## THE PROBLEM
Reproduce the interview with puppeteer Jim West below in its entirety, word for word.

## SOURCE TEXT
↓↓↓

Puppeteer Q&A with Jim West
Interview by David Manley
While enjoying a week at the Puppeteers of America Festival in Swarthmore, PA back in early August, I was taken by a wonderful sense of community. As a relatively ‘new’ professional puppeteer, there were so many in attendance I was able to learn from and those who were asked, were happy to share their experience. Through my work with Theatreworks, USA, I was introduced to fellow puppeteer Jim West
who has been in the puppeteering business for thirty years. His shows have been presented for young audiences throughout the world. Jim has easily become one of my idols with his longevity in the business and the joy he gives his audiences through his colorful and engaging performances. To continue the spirit of community I encountered at the POA Festival, I contacted Jim to answer some questions for the Puppeteers Unite audience.
Q. How did you get your start in puppetry?

↑↑↑

## GIVEN DATA
↓↓↓

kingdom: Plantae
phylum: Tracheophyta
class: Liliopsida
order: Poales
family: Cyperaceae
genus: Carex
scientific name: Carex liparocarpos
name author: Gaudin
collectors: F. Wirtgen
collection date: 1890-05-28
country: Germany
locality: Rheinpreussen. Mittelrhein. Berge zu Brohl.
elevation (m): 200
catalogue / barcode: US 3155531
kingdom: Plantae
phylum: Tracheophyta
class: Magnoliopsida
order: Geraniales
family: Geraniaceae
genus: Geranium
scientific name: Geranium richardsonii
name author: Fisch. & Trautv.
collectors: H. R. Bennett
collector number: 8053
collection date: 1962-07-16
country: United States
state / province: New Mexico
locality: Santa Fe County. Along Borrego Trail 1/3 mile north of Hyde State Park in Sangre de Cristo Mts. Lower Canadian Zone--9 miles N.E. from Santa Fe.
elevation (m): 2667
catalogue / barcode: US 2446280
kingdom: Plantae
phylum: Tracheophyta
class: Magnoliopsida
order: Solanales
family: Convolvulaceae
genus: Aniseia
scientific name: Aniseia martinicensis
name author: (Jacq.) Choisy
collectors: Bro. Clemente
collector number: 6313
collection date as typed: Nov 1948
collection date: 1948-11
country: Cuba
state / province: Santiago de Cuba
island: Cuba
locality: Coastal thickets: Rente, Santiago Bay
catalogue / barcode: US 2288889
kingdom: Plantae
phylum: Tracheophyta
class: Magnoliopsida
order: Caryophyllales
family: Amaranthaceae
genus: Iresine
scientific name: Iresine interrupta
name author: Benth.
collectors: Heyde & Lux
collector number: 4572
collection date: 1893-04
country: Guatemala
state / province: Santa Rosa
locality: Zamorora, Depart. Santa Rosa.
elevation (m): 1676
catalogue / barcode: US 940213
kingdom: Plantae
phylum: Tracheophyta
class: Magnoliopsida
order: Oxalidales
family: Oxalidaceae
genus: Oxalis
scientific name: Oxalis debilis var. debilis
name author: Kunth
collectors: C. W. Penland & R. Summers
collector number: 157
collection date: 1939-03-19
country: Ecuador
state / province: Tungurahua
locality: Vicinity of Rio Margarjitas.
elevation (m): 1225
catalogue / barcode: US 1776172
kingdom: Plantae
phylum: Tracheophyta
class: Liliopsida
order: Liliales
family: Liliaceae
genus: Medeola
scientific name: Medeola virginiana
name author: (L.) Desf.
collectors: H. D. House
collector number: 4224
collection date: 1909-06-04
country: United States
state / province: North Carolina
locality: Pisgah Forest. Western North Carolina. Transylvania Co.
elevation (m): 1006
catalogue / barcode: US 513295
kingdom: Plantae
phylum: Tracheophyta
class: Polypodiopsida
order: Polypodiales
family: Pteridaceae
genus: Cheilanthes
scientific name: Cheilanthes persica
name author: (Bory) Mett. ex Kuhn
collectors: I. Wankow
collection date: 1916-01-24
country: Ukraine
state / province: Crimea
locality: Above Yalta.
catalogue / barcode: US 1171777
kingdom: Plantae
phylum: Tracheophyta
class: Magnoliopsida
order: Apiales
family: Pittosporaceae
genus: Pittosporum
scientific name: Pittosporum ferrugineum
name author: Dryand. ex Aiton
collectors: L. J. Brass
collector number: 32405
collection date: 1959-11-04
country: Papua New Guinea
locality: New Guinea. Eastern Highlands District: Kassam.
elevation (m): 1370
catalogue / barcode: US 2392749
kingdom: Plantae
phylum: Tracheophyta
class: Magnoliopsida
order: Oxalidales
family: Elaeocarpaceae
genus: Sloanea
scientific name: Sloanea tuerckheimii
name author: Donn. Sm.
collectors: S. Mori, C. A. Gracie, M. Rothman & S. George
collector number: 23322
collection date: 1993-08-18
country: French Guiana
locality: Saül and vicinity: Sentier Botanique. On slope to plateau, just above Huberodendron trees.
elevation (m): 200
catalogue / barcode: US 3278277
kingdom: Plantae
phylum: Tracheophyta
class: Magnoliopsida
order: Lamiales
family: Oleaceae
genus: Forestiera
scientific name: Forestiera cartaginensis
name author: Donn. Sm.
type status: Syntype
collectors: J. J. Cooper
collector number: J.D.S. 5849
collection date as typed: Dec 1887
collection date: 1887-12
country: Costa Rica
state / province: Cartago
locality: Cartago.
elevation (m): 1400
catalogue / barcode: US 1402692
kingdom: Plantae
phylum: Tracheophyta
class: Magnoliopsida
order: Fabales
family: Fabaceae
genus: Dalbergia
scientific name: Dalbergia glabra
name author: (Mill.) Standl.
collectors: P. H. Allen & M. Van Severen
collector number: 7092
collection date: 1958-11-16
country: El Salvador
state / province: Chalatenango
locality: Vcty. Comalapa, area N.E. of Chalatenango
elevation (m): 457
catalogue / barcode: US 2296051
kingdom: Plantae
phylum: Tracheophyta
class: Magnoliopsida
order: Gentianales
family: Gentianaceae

↑↑↑

## FINISHED TASK
Puppeteer Q&A with Jim West
Interview by David Manley
While enjoying a week at the Puppeteers of America Festival in Swarthmore, PA back in early August, I was taken by a wonderful sense of community. As a relatively ‘new’ professional puppeteer, there were so many in attendance I was able to learn from and those who were asked, were happy to share their experience. Through my work with Theatreworks, USA, I was introduced to fellow puppeteer Jim West
who has been in the puppeteering business for thirty years. His shows have been presented for young audiences throughout the world. Jim has easily become one of my idols with his longevity in the business and the joy he gives his audiences through his colorful and engaging performances. To continue the spirit of community I encountered at the POA Festival, I contacted Jim to answer some questions for the Puppeteers Unite audience.
Q. How did you get your start in puppetry?